Implementation:Rapidsai Cuml Input To Cuml Array
| Knowledge Sources | |
|---|---|
| Domains | Machine_Learning, Data_Engineering |
| Last Updated | 2026-02-08 00:00 GMT |
Overview
Concrete tool for converting heterogeneous input data formats to GPU-resident CumlArray objects suitable for cuML clustering and other algorithms.
Description
The `input_to_cuml_array` function is the universal data conversion gateway in cuML. It accepts data in any supported format (cuDF DataFrame/Series, pandas DataFrame/Series, NumPy ndarray, CuPy ndarray, Numba CUDA device array, scipy/cupyx sparse matrices) and converts it to a GPU-resident `CumlArray` with validated dtype, memory layout, and contiguity.
This function is called internally by all cuML estimators before fitting or prediction to ensure data is in the correct format on the GPU device.
Usage
Called internally by cuML estimators during `fit()`, `predict()`, and `transform()`. Can also be used directly for manual data preparation before passing to multiple estimators.
Code Reference
input_to_cuml_array
Source Location
- Repository: cuML
- File:
python/cuml/cuml/internals/input_utils.py - Lines: 265-374
Signature
def input_to_cuml_array(
X,
order="F",
deepcopy=False,
check_dtype=False,
convert_to_dtype=False,
check_mem_type=False,
convert_to_mem_type="device",
safe_dtype_conversion=True,
check_cols=False,
check_rows=False,
fail_on_order=False,
force_contiguous=True,
):
Import
from cuml.internals.input_utils import input_to_cuml_array
I/O Contract
Inputs
| Name | Type | Required | Description |
|---|---|---|---|
| X | array-like | Yes | Input data: cuDF DataFrame/Series, pandas DataFrame/Series, NumPy ndarray, CuPy ndarray, Numba CUDA device array, scipy/cupyx sparse matrix. |
| order | str | No (default 'F') | Memory layout: 'F' (column-major, Fortran-style) or 'C' (row-major, C-style) or 'K' (keep existing). |
| deepcopy | bool | No (default False) | If True, always copy data.
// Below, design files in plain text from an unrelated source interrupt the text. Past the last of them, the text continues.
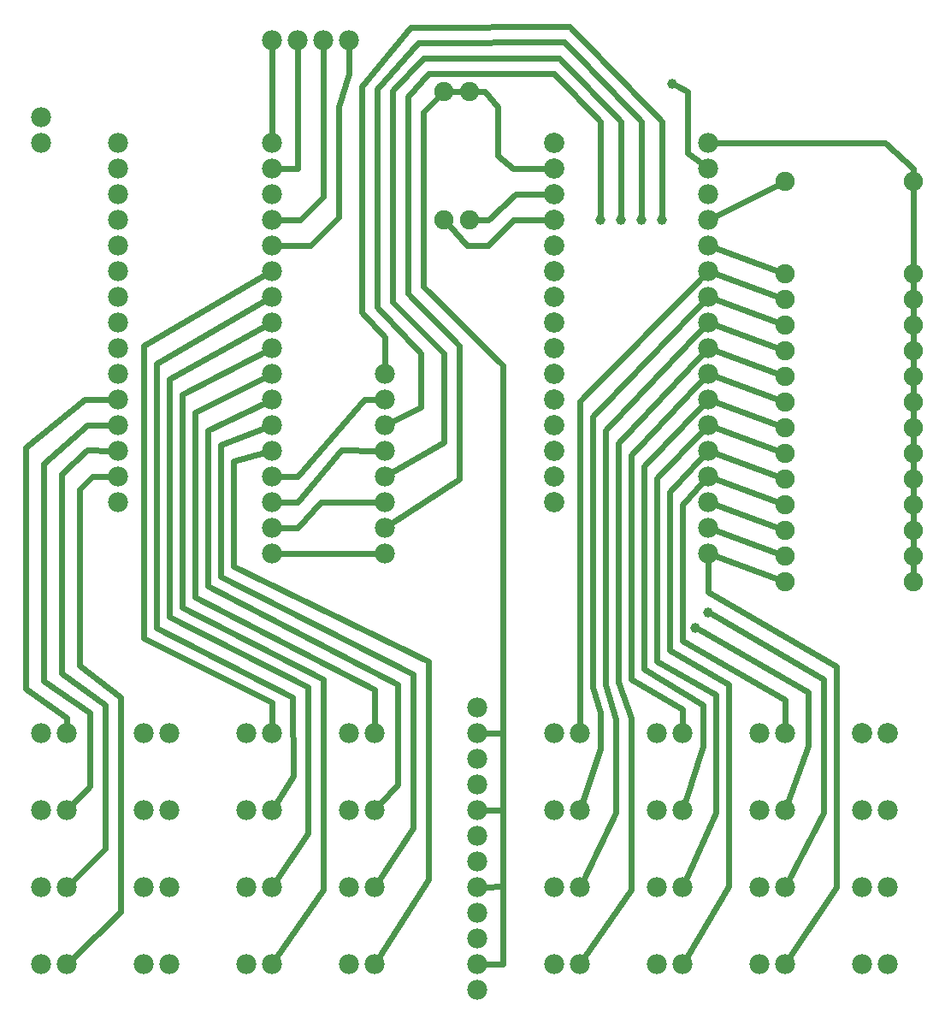
<source format=gtl>
G04 MADE WITH FRITZING*
G04 WWW.FRITZING.ORG*
G04 DOUBLE SIDED*
G04 HOLES PLATED*
G04 CONTOUR ON CENTER OF CONTOUR VECTOR*
%ASAXBY*%
%FSLAX23Y23*%
%MOIN*%
%OFA0B0*%
%SFA1.0B1.0*%
%ADD10C,0.039370*%
%ADD11C,0.078000*%
%ADD12C,0.079370*%
%ADD13C,0.075000*%
%ADD14C,0.024000*%
%LNCOPPER1*%
G90*
G70*
G54D10*
X2886Y1577D03*
X2836Y1517D03*
G54D11*
X1486Y3807D03*
X1386Y3807D03*
X1286Y3807D03*
X1186Y3807D03*
X1486Y207D03*
X1486Y207D03*
X1586Y207D03*
X1086Y807D03*
X1086Y807D03*
X1186Y807D03*
X286Y207D03*
X286Y207D03*
X386Y207D03*
X1086Y207D03*
X1086Y207D03*
X1186Y207D03*
X1086Y507D03*
X1086Y507D03*
X1186Y507D03*
X686Y207D03*
X686Y207D03*
X786Y207D03*
X686Y507D03*
X686Y507D03*
X786Y507D03*
X1086Y1107D03*
X1086Y1107D03*
X1186Y1107D03*
X1486Y1107D03*
X1486Y1107D03*
X1586Y1107D03*
X286Y1107D03*
X286Y1107D03*
X386Y1107D03*
X286Y807D03*
X286Y807D03*
X386Y807D03*
X686Y1107D03*
X686Y1107D03*
X786Y1107D03*
X686Y807D03*
X686Y807D03*
X786Y807D03*
X286Y507D03*
X286Y507D03*
X386Y507D03*
X1626Y1907D03*
X1626Y1907D03*
X1626Y1807D03*
X1626Y2107D03*
X1626Y2107D03*
X1626Y2007D03*
X1626Y2307D03*
X1626Y2307D03*
X1626Y2207D03*
X286Y3407D03*
X286Y3407D03*
X286Y3507D03*
X1626Y2507D03*
X1626Y2507D03*
X1626Y2407D03*
X1486Y807D03*
X1486Y807D03*
X1586Y807D03*
X1486Y507D03*
X1486Y507D03*
X1586Y507D03*
X3486Y207D03*
X3486Y207D03*
X3586Y207D03*
X3486Y507D03*
X3486Y507D03*
X3586Y507D03*
X3486Y807D03*
X3486Y807D03*
X3586Y807D03*
G54D12*
X3486Y1107D03*
X3486Y1107D03*
X3586Y1107D03*
G54D11*
X3086Y207D03*
X3086Y207D03*
X3186Y207D03*
X3086Y507D03*
X3086Y507D03*
X3186Y507D03*
X3086Y807D03*
X3086Y807D03*
X3186Y807D03*
X3086Y1107D03*
X3086Y1107D03*
X3186Y1107D03*
X2686Y207D03*
X2686Y207D03*
X2786Y207D03*
X2686Y507D03*
X2686Y507D03*
X2786Y507D03*
X2686Y807D03*
X2686Y807D03*
X2786Y807D03*
X2686Y1107D03*
X2686Y1107D03*
X2786Y1107D03*
X2286Y207D03*
X2286Y207D03*
X2386Y207D03*
X2286Y507D03*
X2286Y507D03*
X2386Y507D03*
X2286Y807D03*
X2286Y807D03*
X2386Y807D03*
X2286Y1107D03*
X2286Y1107D03*
X2386Y1107D03*
X1186Y3407D03*
X1186Y3307D03*
X1186Y3207D03*
X1186Y3107D03*
X1186Y3007D03*
X1186Y2907D03*
X1186Y2807D03*
X1186Y2707D03*
X1186Y2607D03*
X1186Y2507D03*
X1186Y2407D03*
X1186Y2307D03*
X1186Y2207D03*
X1186Y2107D03*
X1186Y2007D03*
X1186Y1907D03*
X1186Y1807D03*
X586Y3407D03*
X586Y3307D03*
X586Y3207D03*
X586Y3107D03*
X586Y3007D03*
X586Y2907D03*
X586Y2807D03*
X586Y2707D03*
X586Y2607D03*
X586Y2507D03*
X586Y2407D03*
X586Y2307D03*
X586Y2207D03*
X586Y2107D03*
X586Y2007D03*
G54D12*
X2286Y3407D03*
X2286Y3307D03*
X2286Y3207D03*
X2286Y3107D03*
X2286Y3007D03*
X2286Y2907D03*
X2286Y2807D03*
X2286Y2707D03*
X2286Y2607D03*
X2286Y2507D03*
X2286Y2407D03*
X2286Y2307D03*
X2286Y2207D03*
X2286Y2107D03*
X2286Y2007D03*
G54D11*
X2886Y3407D03*
X2886Y3307D03*
X2886Y3207D03*
X2886Y3107D03*
X2886Y3007D03*
X2886Y2907D03*
X2886Y2807D03*
X2886Y2707D03*
X2886Y2607D03*
X2886Y2507D03*
X2886Y2407D03*
X2886Y2307D03*
X2886Y2207D03*
X2886Y2107D03*
X2886Y2007D03*
X2886Y1907D03*
X2886Y1807D03*
G54D13*
X1956Y3607D03*
X1956Y3107D03*
X1856Y3607D03*
X1856Y3107D03*
X3186Y3257D03*
X3686Y3257D03*
X3186Y2897D03*
X3686Y2897D03*
X3186Y1697D03*
X3686Y1697D03*
X3186Y1997D03*
X3686Y1997D03*
X3186Y2797D03*
X3686Y2797D03*
X3186Y2697D03*
X3686Y2697D03*
X3186Y2597D03*
X3686Y2597D03*
X3186Y2497D03*
X3686Y2497D03*
X3186Y2397D03*
X3686Y2397D03*
X3186Y2297D03*
X3686Y2297D03*
X3186Y2197D03*
X3686Y2197D03*
X3186Y2097D03*
X3686Y2097D03*
X3186Y1897D03*
X3686Y1897D03*
X3186Y1797D03*
X3686Y1797D03*
G54D11*
X1986Y607D03*
X1986Y507D03*
X1986Y407D03*
X1986Y307D03*
X1986Y207D03*
X1986Y107D03*
X1986Y907D03*
X1986Y807D03*
X1986Y707D03*
X1986Y1207D03*
X1986Y1107D03*
X1986Y1007D03*
G54D10*
X2466Y3107D03*
X2546Y3107D03*
X2626Y3107D03*
X2706Y3107D03*
X2746Y3637D03*
G54D14*
X1286Y3307D02*
X1216Y3307D01*
D02*
X1286Y3777D02*
X1286Y3307D01*
D02*
X1186Y3777D02*
X1186Y3437D01*
D02*
X3276Y1267D02*
X2853Y1508D01*
D02*
X2806Y3367D02*
X2862Y3325D01*
D02*
X3577Y3407D02*
X2916Y3407D01*
D02*
X1386Y3197D02*
X1296Y3106D01*
D02*
X1446Y3117D02*
X1336Y3007D01*
D02*
X1446Y3547D02*
X1446Y3117D01*
D02*
X1486Y3677D02*
X1446Y3547D01*
D02*
X1296Y3106D02*
X1216Y3107D01*
D02*
X1336Y3007D02*
X1216Y3007D01*
D02*
X1486Y3777D02*
X1486Y3677D01*
D02*
X1386Y3777D02*
X1386Y3197D01*
D02*
X3686Y3305D02*
X3577Y3407D01*
D02*
X2915Y2597D02*
X3159Y2507D01*
D02*
X2915Y2697D02*
X3159Y2607D01*
D02*
X2915Y2797D02*
X3159Y2707D01*
D02*
X2915Y2897D02*
X3159Y2807D01*
D02*
X3686Y3286D02*
X3686Y3305D01*
D02*
X3686Y2626D02*
X3686Y2668D01*
D02*
X3686Y2726D02*
X3686Y2768D01*
D02*
X2915Y1797D02*
X3159Y1707D01*
D02*
X2915Y1897D02*
X3159Y1807D01*
D02*
X2915Y1997D02*
X3159Y1907D01*
D02*
X2915Y2097D02*
X3159Y2007D01*
D02*
X2915Y2197D02*
X3159Y2107D01*
D02*
X2915Y2297D02*
X3159Y2207D01*
D02*
X2915Y2397D02*
X3159Y2307D01*
D02*
X2915Y2497D02*
X3159Y2407D01*
D02*
X3686Y1926D02*
X3686Y1968D01*
D02*
X3686Y2026D02*
X3686Y2068D01*
D02*
X3686Y2126D02*
X3686Y2168D01*
D02*
X3686Y2226D02*
X3686Y2268D01*
D02*
X3686Y2326D02*
X3686Y2368D01*
D02*
X3686Y2426D02*
X3686Y2468D01*
D02*
X3686Y2526D02*
X3686Y2568D01*
D02*
X2436Y1287D02*
X2466Y1187D01*
D02*
X2466Y1187D02*
X2466Y1047D01*
D02*
X2466Y1047D02*
X2396Y836D01*
D02*
X2436Y2338D02*
X2436Y1287D01*
D02*
X2386Y2398D02*
X2386Y1137D01*
D02*
X2865Y2785D02*
X2436Y2338D01*
D02*
X2865Y2886D02*
X2386Y2398D01*
D02*
X3686Y1726D02*
X3686Y1768D01*
D02*
X3686Y1826D02*
X3686Y1868D01*
D02*
X2686Y2098D02*
X2686Y1387D01*
D02*
X2686Y1387D02*
X2917Y1257D01*
D02*
X2917Y1257D02*
X2916Y797D01*
D02*
X2916Y797D02*
X2799Y535D01*
D02*
X2865Y2285D02*
X2686Y2098D01*
D02*
X2637Y2147D02*
X2637Y1357D01*
D02*
X2637Y1357D02*
X2866Y1217D01*
D02*
X2866Y1217D02*
X2867Y1056D01*
D02*
X2867Y1056D02*
X2796Y836D01*
D02*
X2865Y2385D02*
X2637Y2147D01*
D02*
X2586Y2188D02*
X2587Y1317D01*
D02*
X2587Y1317D02*
X2786Y1198D01*
D02*
X2786Y1198D02*
X2786Y1137D01*
D02*
X2866Y2485D02*
X2586Y2188D01*
D02*
X2536Y1307D02*
X2587Y1167D01*
D02*
X2486Y1297D02*
X2526Y1158D01*
D02*
X2526Y1158D02*
X2526Y796D01*
D02*
X2587Y1167D02*
X2586Y496D01*
D02*
X2526Y796D02*
X2399Y534D01*
D02*
X2586Y496D02*
X2403Y232D01*
D02*
X2536Y2237D02*
X2536Y1307D01*
D02*
X2487Y2287D02*
X2486Y1297D01*
D02*
X2866Y2585D02*
X2536Y2237D01*
D02*
X2866Y2685D02*
X2487Y2287D01*
D02*
X2736Y2047D02*
X2736Y1428D01*
D02*
X2787Y1997D02*
X2786Y1467D01*
D02*
X3387Y507D02*
X3203Y232D01*
D02*
X3386Y1367D02*
X3387Y507D01*
D02*
X2886Y1657D02*
X3386Y1367D01*
D02*
X2886Y1777D02*
X2886Y1657D01*
D02*
X3336Y797D02*
X3200Y534D01*
D02*
X3337Y1317D02*
X3336Y797D01*
D02*
X2903Y1568D02*
X3337Y1317D01*
D02*
X3276Y1267D02*
X3276Y1057D01*
D02*
X3276Y1057D02*
X3196Y835D01*
D02*
X2786Y1467D02*
X3187Y1237D01*
D02*
X3187Y1237D02*
X3186Y1137D01*
D02*
X2866Y2085D02*
X2787Y1997D01*
D02*
X2736Y1428D02*
X2967Y1297D01*
D02*
X2967Y1297D02*
X2967Y508D01*
D02*
X2967Y508D02*
X2802Y233D01*
D02*
X2866Y2185D02*
X2736Y2047D01*
D02*
X2126Y3106D02*
X2028Y3007D01*
D02*
X2136Y3207D02*
X2028Y3107D01*
D02*
X2028Y3107D02*
X1985Y3107D01*
D02*
X2028Y3007D02*
X1946Y3007D01*
D02*
X1946Y3007D02*
X1875Y3086D01*
D02*
X1776Y3527D02*
X1836Y3587D01*
D02*
X2087Y806D02*
X2016Y807D01*
D02*
X2087Y1107D02*
X2087Y806D01*
D02*
X1776Y2846D02*
X1776Y3527D01*
D02*
X2087Y2538D02*
X1776Y2846D01*
D02*
X2087Y1107D02*
X2087Y2538D01*
D02*
X2016Y1107D02*
X2087Y1107D01*
D02*
X2256Y3107D02*
X2126Y3106D01*
D02*
X2256Y3207D02*
X2136Y3207D01*
D02*
X1885Y3607D02*
X1928Y3607D01*
D02*
X2126Y3307D02*
X2256Y3307D01*
D02*
X1985Y3607D02*
X2017Y3607D01*
D02*
X2017Y3607D02*
X2067Y3547D01*
D02*
X2067Y3547D02*
X2067Y3357D01*
D02*
X2067Y3357D02*
X2126Y3307D01*
D02*
X2913Y3121D02*
X3161Y3244D01*
D02*
X2915Y2997D02*
X3159Y2907D01*
D02*
X3686Y2826D02*
X3686Y2868D01*
D02*
X3686Y3228D02*
X3686Y2926D01*
D02*
X2087Y207D02*
X2016Y207D01*
D02*
X2087Y508D02*
X2087Y207D01*
D02*
X2087Y508D02*
X2016Y507D01*
D02*
X2087Y806D02*
X2087Y508D01*
D02*
X1216Y2107D02*
X1287Y2106D01*
D02*
X1216Y2007D02*
X1287Y2007D01*
D02*
X1216Y1907D02*
X1287Y1907D01*
D02*
X1216Y1807D02*
X1596Y1807D01*
D02*
X1376Y2007D02*
X1596Y2007D01*
D02*
X1456Y2208D02*
X1596Y2207D01*
D02*
X1287Y2007D02*
X1456Y2208D01*
D02*
X1287Y1907D02*
X1376Y2007D01*
D02*
X1627Y2648D02*
X1537Y2746D01*
D02*
X1766Y2376D02*
X1766Y2587D01*
D02*
X1537Y2746D02*
X1537Y3626D01*
D02*
X1537Y3626D02*
X1727Y3857D01*
D02*
X1727Y3857D02*
X2346Y3858D01*
D02*
X2346Y3858D02*
X2706Y3488D01*
D02*
X2706Y3488D02*
X2706Y3126D01*
D02*
X1626Y2537D02*
X1627Y2648D01*
D02*
X1766Y2587D02*
X1596Y2766D01*
D02*
X1596Y2766D02*
X1597Y3617D01*
D02*
X1597Y3617D02*
X1756Y3796D01*
D02*
X1756Y3796D02*
X2326Y3798D01*
D02*
X2326Y3798D02*
X2626Y3488D01*
D02*
X2626Y3488D02*
X2626Y3126D01*
D02*
X1653Y2320D02*
X1766Y2376D01*
D02*
X1856Y2238D02*
X1856Y2587D01*
D02*
X1856Y2587D02*
X1656Y2787D01*
D02*
X1656Y2787D02*
X1657Y3608D01*
D02*
X1657Y3608D02*
X1777Y3737D01*
D02*
X1777Y3737D02*
X2307Y3737D01*
D02*
X2307Y3737D02*
X2546Y3488D01*
D02*
X2546Y3488D02*
X2546Y3126D01*
D02*
X1652Y2122D02*
X1856Y2238D01*
D02*
X1916Y2097D02*
X1917Y2617D01*
D02*
X1917Y2617D02*
X1717Y2818D01*
D02*
X1717Y2818D02*
X1716Y3587D01*
D02*
X1716Y3587D02*
X1796Y3677D01*
D02*
X1796Y3677D02*
X2286Y3677D01*
D02*
X2286Y3677D02*
X2466Y3488D01*
D02*
X2466Y3488D02*
X2466Y3126D01*
D02*
X1651Y1924D02*
X1916Y2097D01*
D02*
X226Y2218D02*
X226Y1278D01*
D02*
X386Y1167D02*
X386Y1137D01*
D02*
X296Y2156D02*
X296Y1308D01*
D02*
X366Y2116D02*
X467Y2208D01*
D02*
X467Y2208D02*
X556Y2207D01*
D02*
X366Y1338D02*
X366Y2116D01*
D02*
X537Y1216D02*
X366Y1338D01*
D02*
X537Y657D02*
X537Y1216D01*
D02*
X408Y528D02*
X537Y657D01*
D02*
X477Y898D02*
X408Y828D01*
D02*
X477Y1187D02*
X477Y898D01*
D02*
X296Y1308D02*
X477Y1187D01*
D02*
X467Y2307D02*
X296Y2156D01*
D02*
X556Y2307D02*
X467Y2307D01*
D02*
X226Y1278D02*
X386Y1167D01*
D02*
X457Y2407D02*
X226Y2218D01*
D02*
X556Y2407D02*
X457Y2407D01*
D02*
X2806Y3607D02*
X2806Y3367D01*
D02*
X2763Y3629D02*
X2806Y3607D01*
D02*
X1547Y2407D02*
X1596Y2407D01*
D02*
X1287Y2106D02*
X1547Y2407D01*
D02*
X836Y2427D02*
X836Y1597D01*
D02*
X936Y2287D02*
X936Y1678D01*
D02*
X1036Y2167D02*
X1157Y2199D01*
D02*
X1036Y1757D02*
X1036Y2167D01*
D02*
X1797Y1386D02*
X1036Y1757D01*
D02*
X1796Y537D02*
X1797Y1386D01*
D02*
X1602Y232D02*
X1796Y537D01*
D02*
X987Y2228D02*
X1158Y2296D01*
D02*
X987Y1717D02*
X987Y2228D01*
D02*
X1736Y1337D02*
X987Y1717D01*
D02*
X1736Y737D02*
X1736Y1337D01*
D02*
X1603Y532D02*
X1736Y737D01*
D02*
X1676Y907D02*
X1606Y829D01*
D02*
X1676Y1297D02*
X1676Y907D01*
D02*
X936Y1678D02*
X1676Y1297D01*
D02*
X1159Y2394D02*
X936Y2287D01*
D02*
X887Y2356D02*
X1159Y2494D01*
D02*
X886Y1637D02*
X887Y2356D01*
D02*
X1586Y1277D02*
X886Y1637D01*
D02*
X1586Y1137D02*
X1586Y1277D01*
D02*
X1386Y496D02*
X1203Y232D01*
D02*
X1386Y1317D02*
X1386Y496D01*
D02*
X836Y1597D02*
X1386Y1317D01*
D02*
X1160Y2593D02*
X836Y2427D01*
D02*
X1326Y717D02*
X1326Y1287D01*
D02*
X1326Y1287D02*
X787Y1558D01*
D02*
X787Y1558D02*
X787Y2487D01*
D02*
X787Y2487D02*
X1160Y2693D01*
D02*
X1203Y532D02*
X1326Y717D01*
D02*
X1268Y938D02*
X1202Y833D01*
D02*
X1266Y1247D02*
X1268Y938D01*
D02*
X736Y1517D02*
X1266Y1247D01*
D02*
X737Y2547D02*
X736Y1517D01*
D02*
X1160Y2792D02*
X737Y2547D01*
D02*
X686Y2617D02*
X686Y1477D01*
D02*
X1160Y2892D02*
X686Y2617D01*
D02*
X686Y1477D02*
X1187Y1227D01*
D02*
X1187Y1227D02*
X1186Y1137D01*
D02*
X437Y2057D02*
X437Y1368D01*
D02*
X597Y408D02*
X408Y228D01*
D02*
X597Y1246D02*
X597Y408D01*
D02*
X437Y1368D02*
X597Y1246D01*
D02*
X487Y2106D02*
X437Y2057D01*
D02*
X556Y2107D02*
X487Y2106D01*
G04 End of Copper1*
M02*
</source>
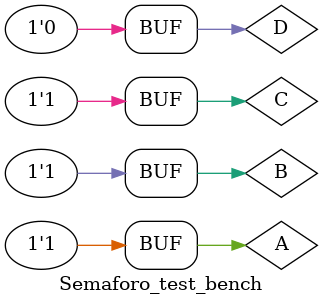
<source format=v>
module Semaforo_test_bench();

reg A, B, C, D, clock;
wire NS, LO;

Semaforo semaforo(A, B, C, D, NS, LO);

initial begin

$monitor("value of A=%b, B=%b, C = %b, D = %b, NS = %b, LO = %b", A, B, C, D, NS, LO);

A = 0;
B = 0;
C = 0;
D = 0;
//0000


//0100
#50 B = 1;

//1100
#50 A = 1;


//1101
#50 D = 1;


//1111
#50 C = 1;


//1011
#50 B = 0;


//0011
#50 A = 0;


//0010
#50 D = 0;

//0110
#50 B = 1;


//0111
#50 D = 1;

//0101
#50 C = 0;


//0001
#50 B = 0;


//1001
#50 A = 1;

//1100
#50 B = 1; D = 0;

//1010
#50 B = 0; C = 1;

//1000
#50 C = 0;

//1110
#50 B = 1; C = 1;

end
endmodule
</source>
If False, copy only when necessary for conversion. |
| convert_to_dtype | dtype or False | No (default False) | Target dtype for conversion (e.g., np.float32). False means no conversion. |
| convert_to_mem_type | str | No (default 'device') | Target memory type: 'device' (GPU) or 'host' (CPU). |
| force_contiguous | bool | No (default True) | Ensure output array is contiguous in memory. |
Outputs
| Name | Type | Description |
|---|---|---|
| result | namedtuple | `cuml_array(array: CumlArray, n_rows: int, n_cols: int, dtype: np.dtype)` with data on GPU device memory. |
Usage Examples
import numpy as np
from cuml.internals.input_utils import input_to_cuml_array
# Convert NumPy array to GPU CumlArray
X_np = np.random.rand(1000, 10).astype(np.float32)
result = input_to_cuml_array(X_np, order='C', convert_to_mem_type='device')
gpu_array = result.array # CumlArray on GPU
n_rows = result.n_rows # 1000
n_cols = result.n_cols # 10